The gates of Brightwell to Alastair’s surprise stood open, and in the faint light from a shuttered window of the lodge it seemed as if there had been much traffic.
“Where are your Spoonbills?” he asked t
he Spainneach.
“I do not know. In furze bush and broom bush and hazel thicket. But when I whistle, in ten seconds they will be at the door of Brightwell.”
The troopers were left in the dark of the paved court, with certain instructions. Accompanied by the Spainneach, Mr Hay and Mr Hay’s troop sergeant, Alastair rode forward to the great door, and pulled the massive bell-rope. A tinkle sounded inside at an immense distance, and almost at the same moment the door was opened. There was a light within which revealed the ancient butler.
“We have business with Sir John Norreys.”
“Sir John awaits you,” said the man. “But are there not others with you, sir?”
So the conspirators had summoned their friends, doubtless a troop of Kingston’s Horse from down the water. A thought struck him.
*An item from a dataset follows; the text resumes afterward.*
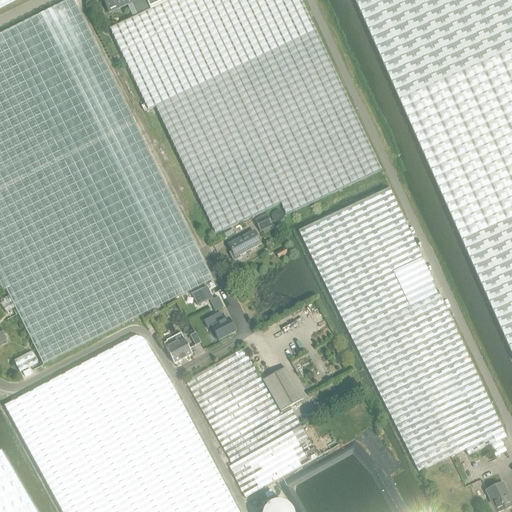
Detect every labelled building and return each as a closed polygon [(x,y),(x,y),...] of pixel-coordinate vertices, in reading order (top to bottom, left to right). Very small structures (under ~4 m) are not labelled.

“We are also appointed to meet a Scotch gentleman, Mr Kyd,” he said.
“Mr Kyd arrived some minutes ago,” was the answer, “and is now repairing his toilet after his journey. Will you be pleased to enter?”
Alastair spoke in French to Mr Hay, who gave an order to his troop sergeant, who took the horses and fell back; and the three men passed through the outer portals into the gaunt gloomy hall, in which Alastair had shivered on his first visit. Tonight there was a change. A huge fire of logs roared up the chimney, and from a door ajar came a glimpse of firelight in another room, and the corner of a laden table. Miserly Brightwell was holding revel that night.
Hay flung himself on a settle and toasted his boots.
“Comfort,” he cried, “after bleak and miry moors, and I have a glimpse of the supper you promised me. Sim Linton will hold the fort against any yokels on cart-horses that try to interrupt us. But what has become of your swarthy friend?”